### Task 1
According to the text on Dark Shadows, in what month and year did the show first bring in a vampire?
### Task 2
Write the next part of the Dark Shadows text, picking up after its final sentence.

### Text under study
=== Section Start ===

Dark Shadows (1966–1971; 1991)

(pop culture)

Dark Shadows began in 1966 as a daytime soap opera on ABC television. With low ratings threatening cancellation, the show added supernatural elements to the plot, and then in April 1967 introduced a vampire. This vampire—Barnabas Collins—has joined Dracula and Lestat de Lioncourt as one of the most easily recognizable vampires.

Once Collins was introduced to the show, the ratings turned around and the show became a hit. While the show went off the air in 1971, fans have kept its memory alive to the present day through fan clubs, publications, and conventions.

The Origin of Dark Shadows: Dark Shadows began as an idea of producer Dan Curtis. The beginning of a story had come to him, according to one account, from a dream in which he saw a young woman with long dark hair. The woman was traveling by train to New England, where she had been offered a job as a governess. After she got off the train, she went to a large “forbidding” house. Curtis approached ABC with the idea of taking his opening and creating a gothic-flavored daytime show. He collaborated with Art Wallace in developing the idea, and assembled a production crew that included Robert Costello, Lela Swift, John Sedwick, Sy Tomashoff, and Robert Cobert.

=== Section End ===

### Collected material
=== Section Start ===

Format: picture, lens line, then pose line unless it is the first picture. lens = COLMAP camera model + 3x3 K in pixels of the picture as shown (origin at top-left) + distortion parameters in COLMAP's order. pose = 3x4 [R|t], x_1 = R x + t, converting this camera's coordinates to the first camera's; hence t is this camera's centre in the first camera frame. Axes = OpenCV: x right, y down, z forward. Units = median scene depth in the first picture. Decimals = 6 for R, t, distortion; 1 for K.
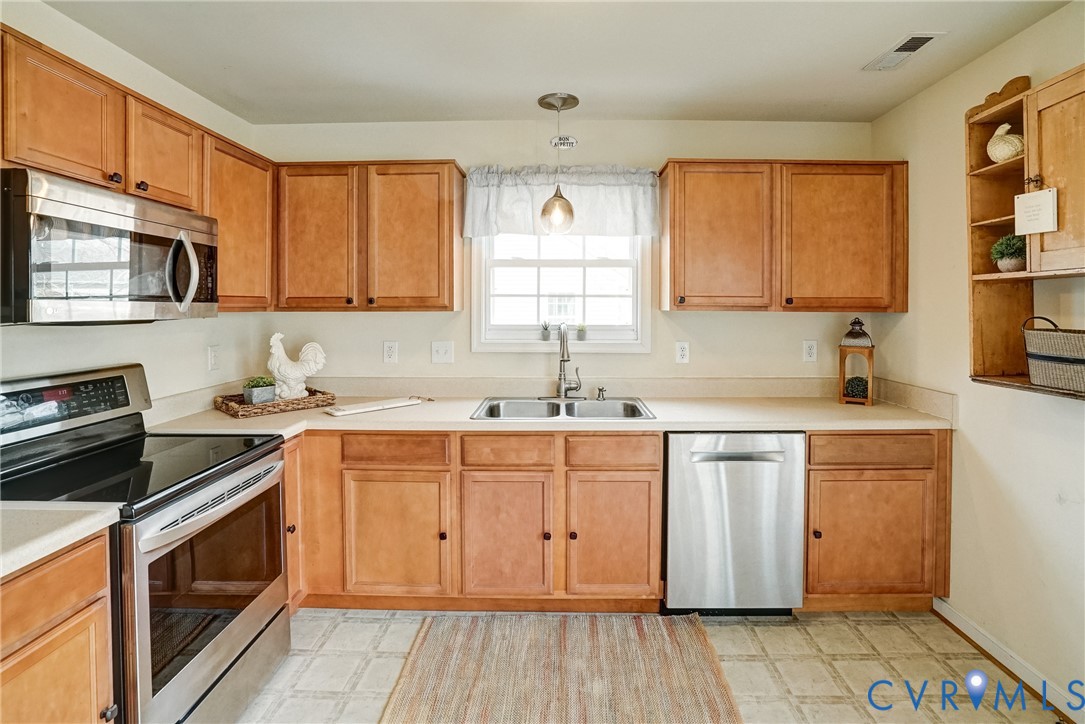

=== Section End ===

### Expected output 1
April 1967.

### Expected output 2
As the story developed, it first centered on Victoria Winters (Alexandra Moltke), the young woman of Curtis’s dream. She was an orphan who had been found with a note, “Her name is Victoria. I can no longer care for her.” The rest of her name was added because she was found in the wintertime. As she grew up, the orphanage received donations for Victoria’s care from Bangor, Maine. On her 20th birthday, Victoria received a offer from a Mrs. Elizabeth Collins Stoddard (Joan Bennett) of Collinsport, Maine, who wished to hire Victoria as a governess for her nephew. This gave her not only had employment, but the possibility of an opportunity to learn about her past.

Collinsport was a small fishing town on the Maine coast. Collinwood, the Collins’s family home, was a forty-room mansion built in the 1700s. The family resided in its central structure and had closed both wings of the house. Also on the property was an older house, built in the 1600s and now abandoned.

At Collinwood, the family estate where she was employed, Victoria interacted with the residents. Mrs. Stoddard, the family matriarch, had become a recluse after her husband disappeared eighteen years before. David Collins (David Henesy), her nephew, was nine years old and somewhat of a problem. He had driven off previous governesses by his undisciplined behavior, especially his nasty pranks at their expense. David’s father, Roger Collins (Louis Edmonds), had a drinking problem and was generally neglectful of his son. Carolyn Stoddard (Nancy Barrett), Elizabeth’s daughter, was a girl enjoying her youthful years and running through a series of loves. The mansion also was home to Matthew Morgan (Thayer David), the caretaker.

The cast was rounded out with several townspeople: Maggie Evans (Kathryn Leigh Scott), a waitress in the local diner who lived with her father Sam (David Ford), an alcoholic artist; Joe Haskell (Joel Crothers), employed by the Collins Fishing Fleet and involved with Carolyn Stoddard; and Burke Devlin (Mitchell Ryan), a businessman Victoria met on the train ride to Collinsport.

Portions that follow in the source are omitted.